Tuesday, June 03, 2014

 

The Wandering Dead

Euripides, Suppliant Women 60-62:
παράπεισον δὲ σόν, ὤ, λισσόμαι, ἐλθεῖν τέκνον Ἰσμη-
νὸν ἐμάν τ᾽ ἐς χέρα θεῖναι νεκύων
θαλερῶν σώματ᾽ ἀλαίνοντ᾽ ἄταφα.


60 λισσόμαι Stinton: λισσόμ' Tr
62 σώματ᾽ ἀλαίνοντ᾽ ἄταφα Murray: σώματα λάινον τάφον L
Text and apparatus are from David Kovacs, ed. and tr., Euripides, Suppliant Women, Electra, Heracles (Cambridge: Harvard University Press, 1998), p. 18, who translates (p. 19):
Prevail on your son, I beg you, to go to the Ismenus River
and put into my hands the bodies
of the young dead who are unburied.
Kovacs adopts Gilbert Murray's conjecture σώματ᾽ ἀλαίνοντ᾽ ἄταφα in line 62, but (unless I'm missing something) I don't see ἀλαίνοντ᾽ (present participle of ἀλαίνω, "wander") rendered in the English.

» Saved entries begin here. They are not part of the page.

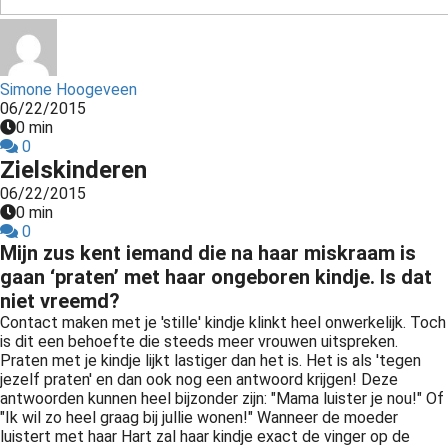
s kan de
e niet
oneren.
Simone Hoogeveen
ieken
06/22/2015
0 min
ische
0
s worden
Zielskinderen
kt om
06/22/2015
em
0 min
tie te
0
elen over
Mijn zus kent iemand die na haar miskraam is
drag van
gaan ‘praten’ met haar ongeboren kindje. Is dat
zoeker op
niet vreemd?
site.
Contact maken met je 'stille' kindje klinkt heel onwerkelijk. Toch
is dit een behoefte die steeds meer vrouwen uitspreken.
Praten met je kindje lijkt lastiger dan het is. Het is als 'tegen
ing
jezelf praten' en dan ook nog een antwoord krijgen! Deze
ingcookies
antwoorden kunnen heel bijzonder zijn: "Mama luister je nou!" Of
"Ik wil zo heel graag bij jullie wonen!" Wanneer de moeder
 gebruikt
luistert met haar Hart zal haar kindje exact de vinger op de
oekers te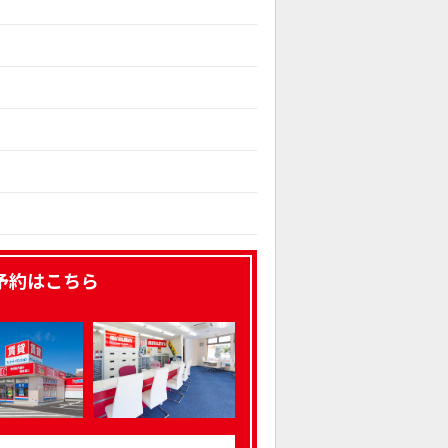
予約はこちら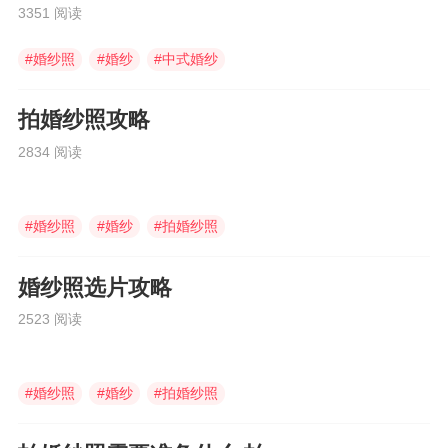
3351 阅读
#
婚纱照
#
婚纱
#
中式婚纱
拍婚纱照攻略
2834 阅读
#
婚纱照
#
婚纱
#
拍婚纱照
婚纱照选片攻略
2523 阅读
#
婚纱照
#
婚纱
#
拍婚纱照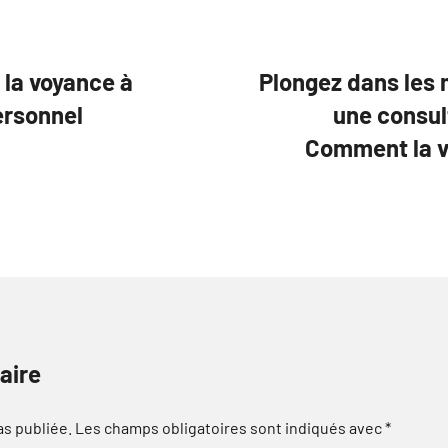
 la voyance à
Plongez dans les 
ersonnel
une consul
Comment la v
aire
as publiée.
Les champs obligatoires sont indiqués avec
*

Erwin Rohde (1845-1898), Psyche: The Cult of Souls and Belief in Immortality among the Ancient Greeks, tr. W.B. Hillis (London: Routledge & Kegan Paul, 1925; rpt. Chicago: Ares Publishers, Inc., 1987), Appendix VII, pp. 593-595, discusses three categories of those who wander after death: those who died untimely (ἄωροι), those who died violently (βιαιοθάνατοι, usually suicides), and those who weren't buried (ἄταφοι). See also Robert Garland, The Greek Way of Death (Ithaca: Cornell University Press, 1985), pp. 77-88 (ἄωροι), 95-99 (βιαιοθάνατοι), and 101-103 (ἄταφοι).

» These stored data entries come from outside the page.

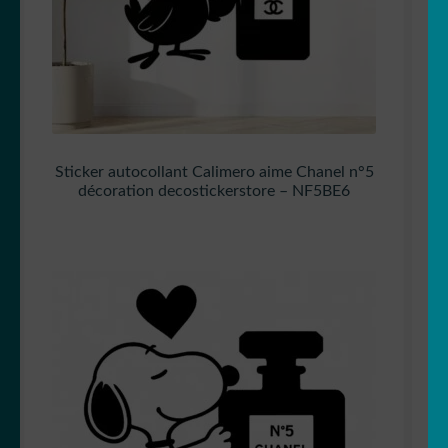
Sticker autocollant Calimero aime Chanel n°5
décoration decostickerstore – NF5BE6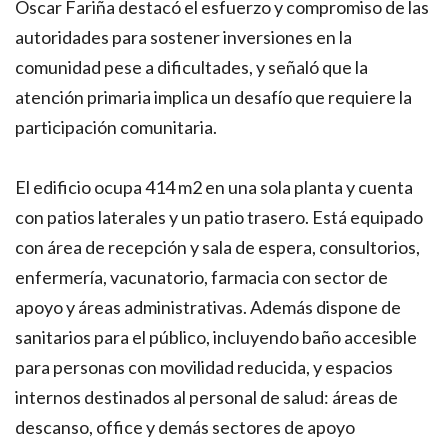
Oscar Fariña destacó el esfuerzo y compromiso de las
autoridades para sostener inversiones en la
comunidad pese a dificultades, y señaló que la
atención primaria implica un desafío que requiere la
participación comunitaria.
El edificio ocupa 414 m2 en una sola planta y cuenta
con patios laterales y un patio trasero. Está equipado
con área de recepción y sala de espera, consultorios,
enfermería, vacunatorio, farmacia con sector de
apoyo y áreas administrativas. Además dispone de
sanitarios para el público, incluyendo baño accesible
para personas con movilidad reducida, y espacios
internos destinados al personal de salud: áreas de
descanso, office y demás sectores de apoyo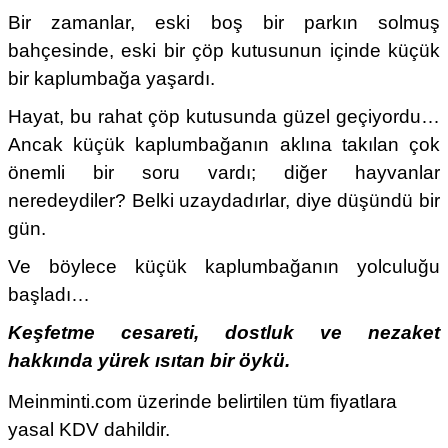
Bir zamanlar, eski boş bir parkın solmuş
bahçesinde, eski bir çöp kutusunun içinde küçük
bir kaplumbağa yaşardı.
Hayat, bu rahat çöp kutusunda güzel geçiyordu…
Ancak küçük kaplumbağanın aklına takılan çok
önemli bir soru vardı; diğer hayvanlar
neredeydiler? Belki uzaydadırlar, diye düşündü bir
gün.
Ve böylece küçük kaplumbağanın yolculuğu
başladı…
Keşfetme cesareti, dostluk ve nezaket
hakkında yürek ısıtan bir öykü.
Meinminti.com üzerinde belirtilen tüm fiyatlara
yasal KDV dahildir.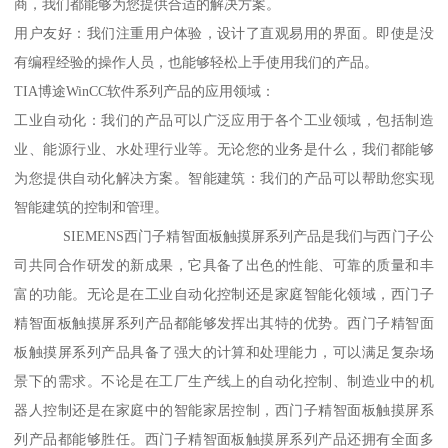
商，我们都能够为您提供合适的解决方案。
用户友好：我们注重用户体验，设计了直观易用的界面。即使是没
有编程经验的操作人员，也能够轻松上手使用我们的产品。
TIA博途WinCC软件系列产品的应用领域：
工业自动化：我们的产品可以广泛应用于各个工业领域，包括制造
业、能源行业、水处理行业等。无论您的业务是什么，我们都能够
为您提供自动化解决方案。智能建筑：我们的产品可以帮助您实现
智能建筑的控制和管理。
SIEMENS西门子精智面板触摸屏系列产品是我们与西门子公
司共同合作研发的新成果，它具备了出色的性能、可靠的质量和丰
富的功能。无论是在工业自动化控制还是家庭智能化领域，西门子
精智面板触摸屏系列产品都能够发挥出其特的优势。西门子精智面
板触摸屏系列产品具备了强大的计算和处理能力，可以满足复杂场
景下的需求。不论是在工厂生产线上的自动化控制、制造业中的机
器人控制还是在家庭中的智能家居控制，西门子精智面板触摸屏系
列产品都能够胜任。西门子精智面板触摸屏系列产品还拥有全面多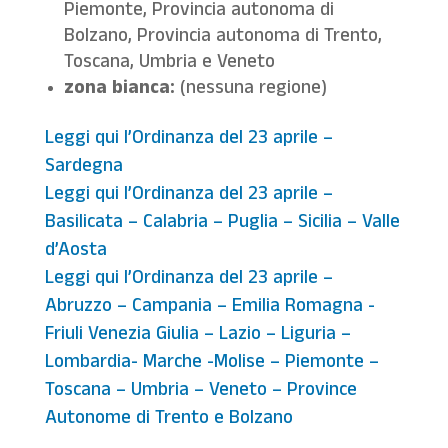
Piemonte, Provincia autonoma di
Bolzano, Provincia autonoma di Trento,
Toscana, Umbria e Veneto
zona bianca:
(nessuna regione)
Leggi qui l’Ordinanza del 23 aprile –
Sardegna
Leggi qui l’Ordinanza del 23 aprile –
Basilicata – Calabria – Puglia – Sicilia – Valle
d’Aosta
Leggi qui l’Ordinanza del 23 aprile –
Abruzzo – Campania – Emilia Romagna -
Friuli Venezia Giulia – Lazio – Liguria –
Lombardia- Marche -Molise – Piemonte –
Toscana – Umbria – Veneto – Province
Autonome di Trento e Bolzano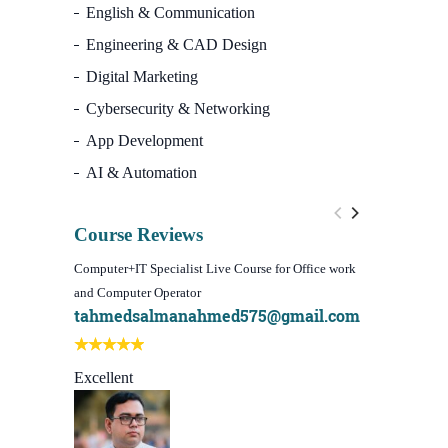
English & Communication
Engineering & CAD Design
Digital Marketing
Cybersecurity & Networking
App Development
AI & Automation
Course Reviews
Computer+IT Specialist Live Course for Office work
WordPress We
and Computer Operator
Course)
tahmedsalmanahmed575@gmail.com
I learn be
Best course
Excellent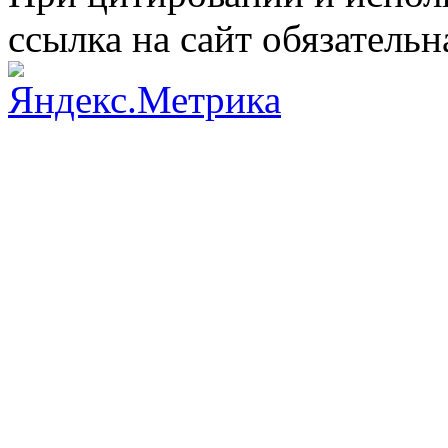
ссылка на сайт обязательн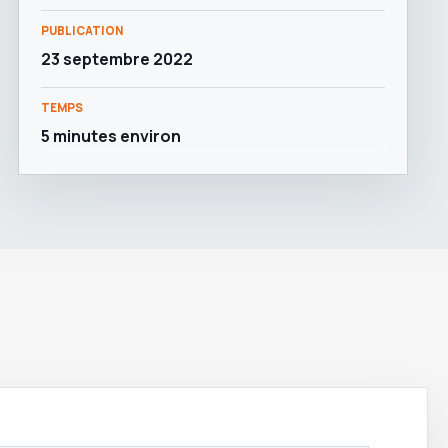
PUBLICATION
23 septembre 2022
TEMPS
5 minutes environ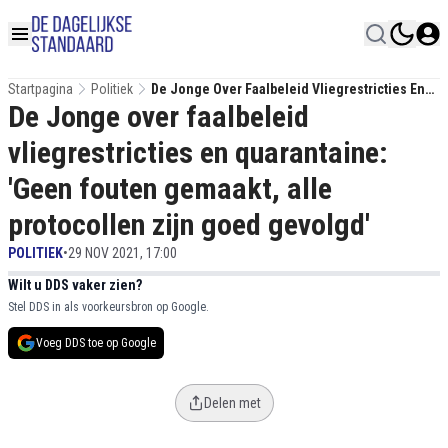
Startpagina
Politiek
De Jonge Over Faalbeleid Vliegrestricties En
De Jonge over faalbeleid
Quarantaine: 'Geen Fouten Gemaakt, Alle
Protocollen Zijn Goed Gevolgd'
vliegrestricties en quarantaine:
'Geen fouten gemaakt, alle
protocollen zijn goed gevolgd'
POLITIEK
•
29 NOV 2021, 17:00
Wilt u DDS vaker zien?
Stel DDS in als voorkeursbron op Google.
Voeg DDS toe op Google
Delen met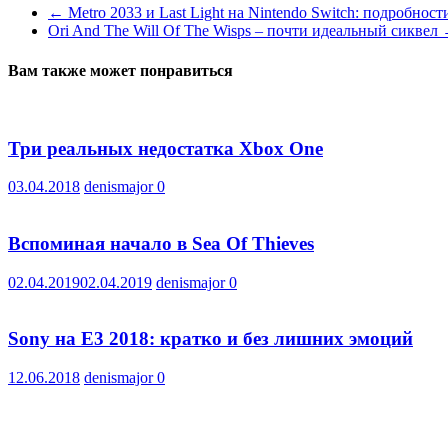
←
Metro 2033 и Last Light на Nintendo Switch: подробност
Ori And The Will Of The Wisps – почти идеальный сиквел
Вам также может понравиться
Три реальных недостатка Xbox One
03.04.2018
denismajor
0
Вспоминая начало в Sea Of Thieves
02.04.2019
02.04.2019
denismajor
0
Sony на E3 2018: кратко и без лишних эмоций
12.06.2018
denismajor
0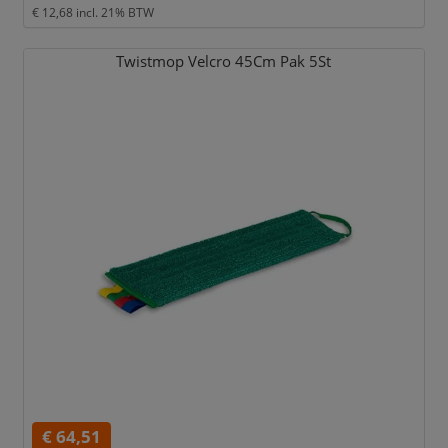
€ 12,68
incl. 21% BTW
Twistmop Velcro 45Cm Pak 5St
€ 64,51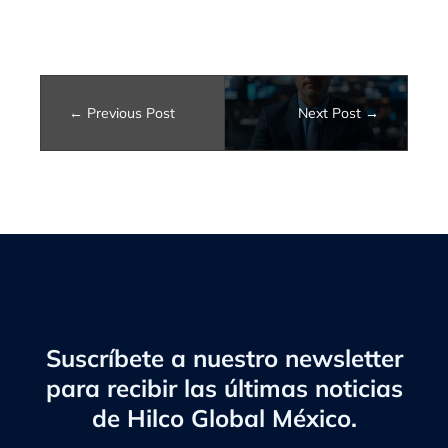
Previous Post
Next Post
Suscríbete a nuestro newsletter
para recibir las últimas noticias
de Hilco Global México.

For another unburied wanderer see Euripides, Trojan Women 1082-1084 (tr. Kovacs):
Ah dear husband,
you wander in death
unburied and with no lustral water...

ὦ φίλος ὦ πόσι μοι,
σὺ μὲν φθίμενος ἀλαίνεις
ἄθαπτος ἄνυδρος
...


At Euripides, Suppliant Women 62, Gottfried Hermann conjectured σώματ᾽ ἀλαίνοντα τάφου. He explained the genitive τάφου by claiming that the verb ἀλαίνω could imply a lack, and by comparing ἀλάομαι ("wander, roam"), which can (with a genitive) have the additional meaning "wander away from, miss a thing."